Before you order, ask specifically:
- Are there any setup or tooling fees? (In custom parts, these can be $50-200)
- What is the restocking fee for cancelled orders? (Industry standard is 15-25%)
- Are there surcharges for different payment methods? (Credit cards sometimes add 2-3%)
- Do they charge for packing slips or extra documentation? (Yes, this exists)
Document the answers. If a salesperson says 'no hidden fees,' ask them to put it in writing. If they hesitate, you know the answer.
Step 6: Document Everything for Finance and Audit Trails
This is the step most people rush—and the one that causes the most pain after the order is placed. You've done the work. Now prove it.
My documentation checklist before submitting to the order:
- Vendor's legal name and tax ID
- Product spec confirmation (email or order form)
- Price quote with validity date
- Shipping terms and lead time commitment
- Any fee disclosures
- Your company's purchase order number (with correct department code)
I save all of these in a centralized folder. If an invoice comes in with a 'rush fee' we didn't agree to, I can pull up the original quote and push back.

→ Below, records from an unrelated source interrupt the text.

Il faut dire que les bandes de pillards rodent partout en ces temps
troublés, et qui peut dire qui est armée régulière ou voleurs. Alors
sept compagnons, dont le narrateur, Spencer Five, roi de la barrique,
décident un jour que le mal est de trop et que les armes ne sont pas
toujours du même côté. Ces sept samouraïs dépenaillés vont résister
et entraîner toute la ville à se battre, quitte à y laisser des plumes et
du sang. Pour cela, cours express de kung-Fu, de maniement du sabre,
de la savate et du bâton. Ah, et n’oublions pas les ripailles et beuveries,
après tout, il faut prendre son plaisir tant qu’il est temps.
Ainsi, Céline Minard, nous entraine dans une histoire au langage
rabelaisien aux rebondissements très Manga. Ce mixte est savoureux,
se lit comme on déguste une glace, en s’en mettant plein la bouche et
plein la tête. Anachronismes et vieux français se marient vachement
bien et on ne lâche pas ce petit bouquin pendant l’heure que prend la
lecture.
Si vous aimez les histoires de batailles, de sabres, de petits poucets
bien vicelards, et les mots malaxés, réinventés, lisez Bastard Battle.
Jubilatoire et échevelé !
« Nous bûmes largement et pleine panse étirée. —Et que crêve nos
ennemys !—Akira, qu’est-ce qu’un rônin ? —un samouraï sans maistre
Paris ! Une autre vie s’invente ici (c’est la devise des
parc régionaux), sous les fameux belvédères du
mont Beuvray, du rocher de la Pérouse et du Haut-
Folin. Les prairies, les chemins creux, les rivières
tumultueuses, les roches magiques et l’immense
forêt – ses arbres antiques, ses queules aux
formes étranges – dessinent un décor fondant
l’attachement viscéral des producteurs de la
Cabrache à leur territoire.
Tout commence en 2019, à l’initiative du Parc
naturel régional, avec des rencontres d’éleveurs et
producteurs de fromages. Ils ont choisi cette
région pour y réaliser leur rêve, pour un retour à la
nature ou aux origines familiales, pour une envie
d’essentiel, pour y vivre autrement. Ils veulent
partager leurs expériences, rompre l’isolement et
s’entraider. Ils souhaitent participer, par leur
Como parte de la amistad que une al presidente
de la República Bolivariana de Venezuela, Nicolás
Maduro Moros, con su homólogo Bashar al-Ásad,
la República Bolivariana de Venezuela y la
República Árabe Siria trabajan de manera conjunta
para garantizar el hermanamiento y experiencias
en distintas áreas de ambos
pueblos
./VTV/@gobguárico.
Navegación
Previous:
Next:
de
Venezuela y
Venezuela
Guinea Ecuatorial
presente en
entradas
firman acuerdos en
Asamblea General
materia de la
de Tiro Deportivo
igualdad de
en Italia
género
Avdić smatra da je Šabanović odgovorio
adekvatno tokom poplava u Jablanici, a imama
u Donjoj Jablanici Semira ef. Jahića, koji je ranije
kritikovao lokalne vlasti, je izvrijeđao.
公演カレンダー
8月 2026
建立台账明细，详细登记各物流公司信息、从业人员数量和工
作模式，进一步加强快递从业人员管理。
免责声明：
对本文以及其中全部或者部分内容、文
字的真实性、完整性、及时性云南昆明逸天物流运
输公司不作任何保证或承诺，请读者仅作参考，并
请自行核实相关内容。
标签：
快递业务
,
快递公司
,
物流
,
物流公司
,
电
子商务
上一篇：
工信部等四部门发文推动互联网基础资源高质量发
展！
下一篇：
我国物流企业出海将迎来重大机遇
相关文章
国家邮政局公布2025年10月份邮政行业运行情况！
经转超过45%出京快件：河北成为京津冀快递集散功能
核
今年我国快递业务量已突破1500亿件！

This has saved me roughly $8,000 in potential rework and disputed charges over the past three years—money that my company didn't have to lose.
Common Mistakes to Avoid
Based on my experience, here are the pitfalls that trip up even experienced admin buyers:
- Assuming 'standard' means 'in stock.' It doesn't. Always ask 'Is this a stock item?' If not, ask for the actual production lead time.
- Trusting verbal promises. Every 'best price' or 'custom-level service' should be in writing. If it's not, it didn't happen.
- Not checking the vendor's own terms of service. I once placed an order with a vendor who, in their fine print, allowed themselves 30 extra days for 'production delays' without penalty. I didn't check. I paid for it in missed deadlines.
Five minutes of verification. That's all it takes to avoid days of correction. Take it from someone who's managed 800+ orders across a dozen vendors—this checklist is the cheapest insurance you'll ever buy.